■ **Dataset**:
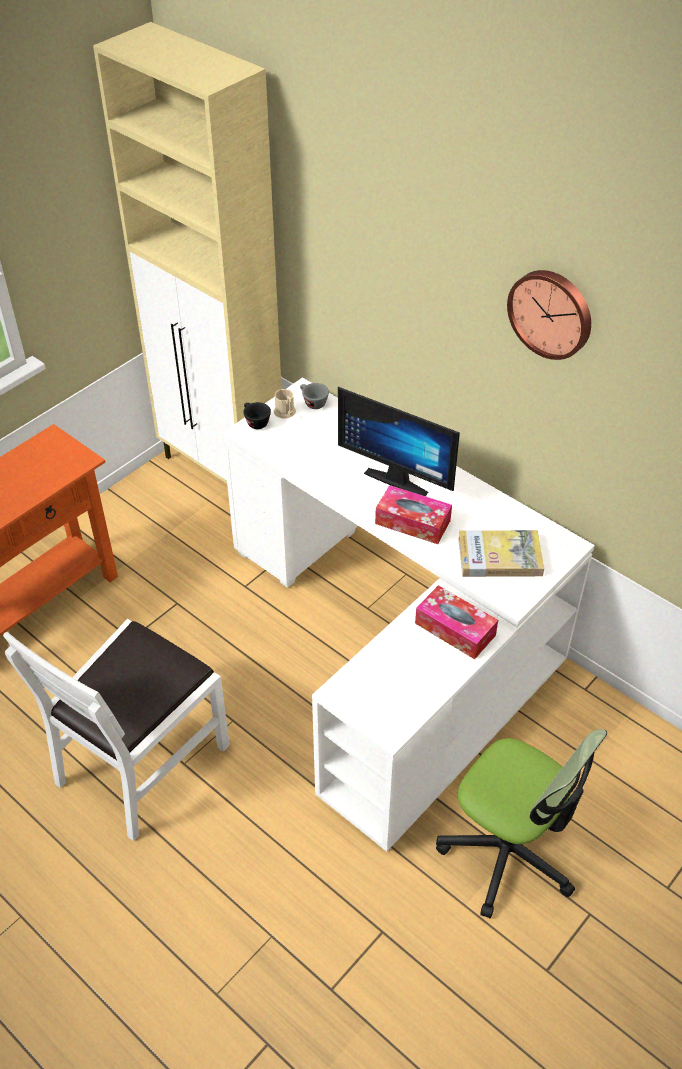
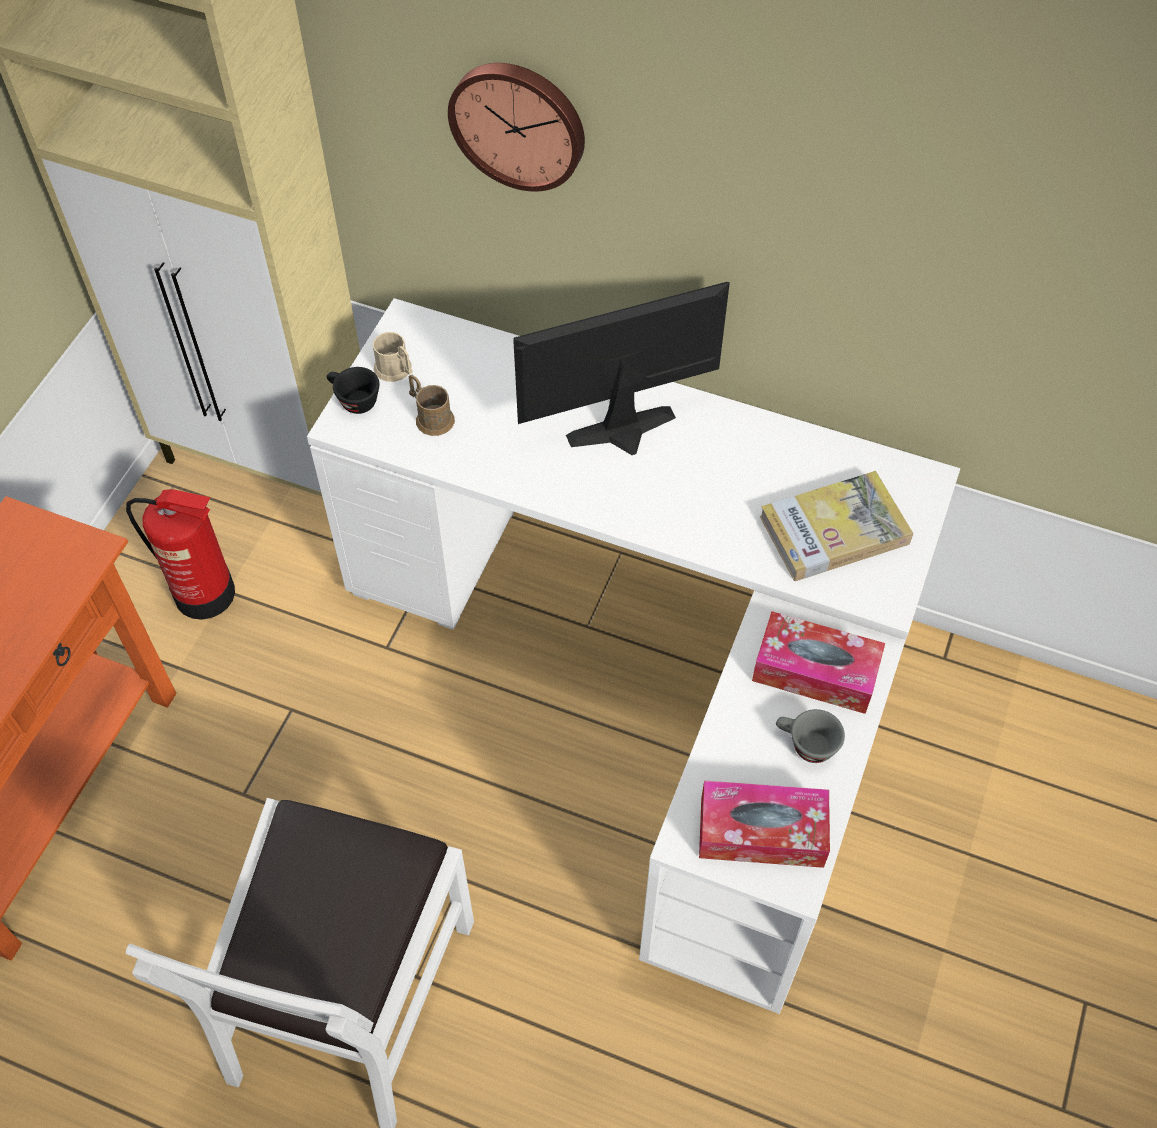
camera: 20 degrees left, 10 degrees up
grey cup [300,383,329,409] -> grey cup moved to [776,709,845,763]
monitor [338,387,460,496] -> monitor turned 150 degrees clockwise [513,282,730,455]
tissue box [375,485,452,544] -> tissue box moved to [699,780,830,868]
office chair [436,729,607,918] -> none
wall clock [507,270,591,360] -> wall clock moved to [448,63,585,192]
none -> fire extinguisher [126,487,235,620]
none -> brown mug [408,375,455,436]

■ **Exercise details**: Your task is to repeat the data above exactly while excluding the pictures.

■ **Task output**:
camera: 20 degrees left, 10 degrees up
grey cup [300,383,329,409] -> grey cup moved to [776,709,845,763]
monitor [338,387,460,496] -> monitor turned 150 degrees clockwise [513,282,730,455]
tissue box [375,485,452,544] -> tissue box moved to [699,780,830,868]
office chair [436,729,607,918] -> none
wall clock [507,270,591,360] -> wall clock moved to [448,63,585,192]
none -> fire extinguisher [126,487,235,620]
none -> brown mug [408,375,455,436]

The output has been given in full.